Circuit design text data:

'''

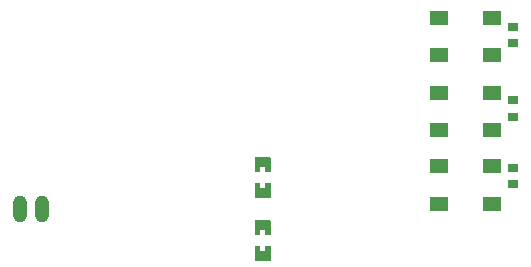
<source format=gtp>
G04 Layer: TopPasteMaskLayer*
G04 EasyEDA v6.5.44, 2024-08-02 20:28:38*
G04 0ec6a3b83b7b46f2a54e004fb1c0c9c6,2d99afecd3cb4a319326ca3d9e85512b,10*
G04 Gerber Generator version 0.2*
G04 Scale: 100 percent, Rotated: No, Reflected: No *
G04 Dimensions in millimeters *
G04 leading zeros omitted , absolute positions ,4 integer and 5 decimal *
%FSLAX45Y45*%
%MOMM*%

%AMMACRO1*21,1,$1,$2,0,0,$3*%
%ADD10R,0.9000X0.8000*%
%ADD11R,1.5240X1.2000*%
%ADD12MACRO1,1.1999X1.524X-90.0000*%
%ADD13O,1.1999976X2.2999954*%

%LPD*%
G36*
X3593592Y7536027D02*
G01*
X3588613Y7530998D01*
X3588613Y7415987D01*
X3593592Y7411008D01*
X3635603Y7411516D01*
X3635603Y7455509D01*
X3680612Y7455509D01*
X3680612Y7410500D01*
X3721608Y7411008D01*
X3726586Y7415987D01*
X3726586Y7530998D01*
X3721608Y7536027D01*
G37*
G36*
X3593592Y7320991D02*
G01*
X3588613Y7316012D01*
X3588613Y7201001D01*
X3593592Y7196023D01*
X3721608Y7196023D01*
X3726586Y7201001D01*
X3726586Y7316012D01*
X3721608Y7320991D01*
X3680612Y7320483D01*
X3680612Y7276490D01*
X3635603Y7276490D01*
X3635603Y7320991D01*
G37*
G36*
X3634587Y6788099D02*
G01*
X3593592Y6787591D01*
X3588613Y6782612D01*
X3588613Y6667601D01*
X3593592Y6662572D01*
X3721608Y6662572D01*
X3726586Y6667601D01*
X3726586Y6782612D01*
X3721608Y6787591D01*
X3679596Y6787083D01*
X3679596Y6743090D01*
X3634587Y6743090D01*
G37*
G36*
X3593592Y7002576D02*
G01*
X3588613Y6997598D01*
X3588613Y6882587D01*
X3593592Y6877608D01*
X3634587Y6878116D01*
X3634587Y6922109D01*
X3679596Y6922109D01*
X3679596Y6877608D01*
X3721608Y6877608D01*
X3726586Y6882587D01*
X3726586Y6997598D01*
X3721608Y7002576D01*
G37*
D10*
G01*
X5778500Y8502497D03*
G01*
X5778500Y8642502D03*
G01*
X5778500Y7880197D03*
G01*
X5778500Y8020202D03*
G01*
X5778500Y7308697D03*
G01*
X5778500Y7448702D03*
D11*
G01*
X5147894Y8399805D03*
D12*
G01*
X5147868Y8719794D03*
D11*
G01*
X5596305Y8719794D03*
D12*
G01*
X5596305Y8399805D03*
D11*
G01*
X5147894Y7764805D03*
D12*
G01*
X5147868Y8084794D03*
D11*
G01*
X5596305Y8084794D03*
D12*
G01*
X5596305Y7764805D03*
D11*
G01*
X5147894Y7142505D03*
D12*
G01*
X5147868Y7462494D03*
D11*
G01*
X5596305Y7462494D03*
D12*
G01*
X5596305Y7142505D03*
D13*
G01*
X1600200Y7099300D03*
G01*
X1788998Y7099300D03*
M02*

</source>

'''

## What you should do
When you reach the line with "X3726586Y7415987D01*" in the records above, start writing out lines exactly, and stop once the line with "X3726586Y6997598D01*" has been written; include nothing else.

## Answer space
X3726586Y7415987D01*
X3726586Y7530998D01*
X3721608Y7536027D01*
G37*
G36*
X3593592Y7320991D02*
G01*
X3588613Y7316012D01*
X3588613Y7201001D01*
X3593592Y7196023D01*
X3721608Y7196023D01*
X3726586Y7201001D01*
X3726586Y7316012D01*
X3721608Y7320991D01*
X3680612Y7320483D01*
X3680612Y7276490D01*
X3635603Y7276490D01*
X3635603Y7320991D01*
G37*
G36*
X3634587Y6788099D02*
G01*
X3593592Y6787591D01*
X3588613Y6782612D01*
X3588613Y6667601D01*
X3593592Y6662572D01*
X3721608Y6662572D01*
X3726586Y6667601D01*
X3726586Y6782612D01*
X3721608Y6787591D01*
X3679596Y6787083D01*
X3679596Y6743090D01*
X3634587Y6743090D01*
G37*
G36*
X3593592Y7002576D02*
G01*
X3588613Y6997598D01*
X3588613Y6882587D01*
X3593592Y6877608D01*
X3634587Y6878116D01*
X3634587Y6922109D01*
X3679596Y6922109D01*
X3679596Y6877608D01*
X3721608Y6877608D01*
X3726586Y6882587D01*
X3726586Y6997598D01*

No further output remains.